22/F, 677 King's Road, Quarry Bay
Wing Wah Industrial Building
May 10 - August 10
Sex is messy. Establishing a correlation between high population density and a diversity of carnal urges, “Ten Million Rooms of Yearning. Sex in Hong Kong” is a five-venue show spread across town that addresses an arguably decreasing local libido, through the aesthetics of the crowded and the homoerotic. More generally, it open-mindedly speaks to the nonmainstream practices of BDSM, Internet sex, and paid sex. Works by thirty-nine artists in media including painting, drawing, photography, digital animation, video, sculpture, print, and installation—mostly overtly phallic—give the exhibition a messy, overcrowded thrift-store feel.

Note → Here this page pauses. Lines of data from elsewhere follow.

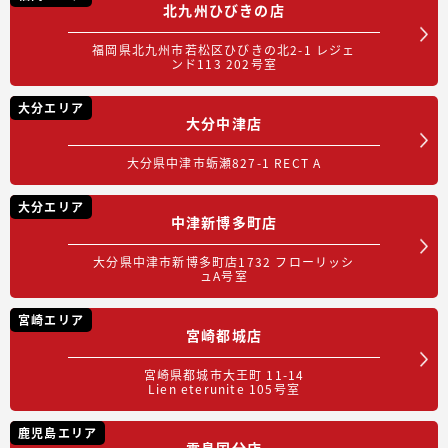
北九州ひびきの店
福岡県北九州市若松区ひびきの北2-1 レジェ
ンド113 202号室
大分エリア
大分中津店
大分県中津市蛎瀬827-1 RECT A
大分エリア
中津新博多町店
大分県中津市新博多町店1732 フローリッシ
ュA号室
宮崎エリア
宮崎都城店
宮崎県都城市大王町 11-14
Lien eterunite 105号室
鹿児島エリア
霧島国分店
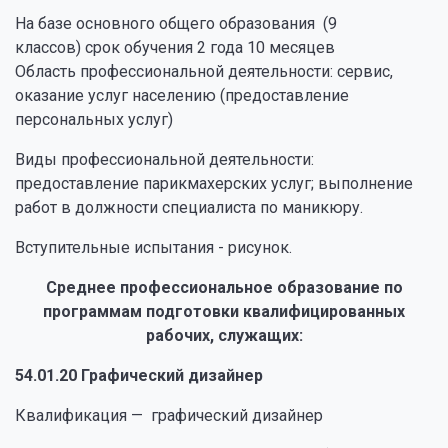
На базе основного общего образования (9
классов) срок обучения 2 года 10 месяцев
Область профессиональной деятельности: сервис,
оказание услуг населению (предоставление
персональных услуг)
Виды профессиональной деятельности:
предоставление парикмахерских услуг; выполнение
работ в должности специалиста по маникюру.
Вступительные испытания - рисунок.
Среднее профессиональное образование по
программам подготовки квалифицированных
рабочих, служащих:
54.01.20 Графический дизайнер
Квалификация — графический дизайнер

Weaving together political concerns, those of sexual identity in particular, there are, for instance, the paintings of Agung Kurniawan and mimeographs of Hou Chun-ming in the Sheung Wan Civic Center. Addressing the tensions inherent to colonial history, as well as issues of national identity, the works employ allegorical, ingenuous graphics to depict fornication between virile, sometimes dismembered bodies. Over in Connecting Spaces, in Roee Rosen’s film Tse, 2010, political extremism is exorcised through willful pleasure: Two members of the Israeli BDSM community engage in flogging, ultimately prompting the sub to spit out quotes by extreme-right-wing politician Avigdor Lieberman. More personal pursuits are also explored. Hito Steyerl’s Lovely Andrea, 2007, a video documenting its subject’s quest in Japan to find a twenty-year-old bondage photo in which she modeled, emphasizes the erotic value of limitations and life’s randomness. Ultimately, the show encourages individuality. In the cheerful video excerpts from The Trilogy of Sinai: Sex Love and Hope, 2013, Dr. Petula Ho Sik-ying interviews Hong Kongers in public spaces: for example, a wife who hopes to dissuade her husband from having sex with her by charging him for it; a recently postoperative transsexual giggling over her new vagina; and a churchgoing man acknowledging the importance of sex for a successful Christian marriage.
Avoiding sensuality, courtship, and sexiness in favor of themes of loneliness, passive violence, mismatched relationships, politics, and freedom of choice, this emancipated exhibition acts as a release, thanks to the liberation only full disclosure can bring.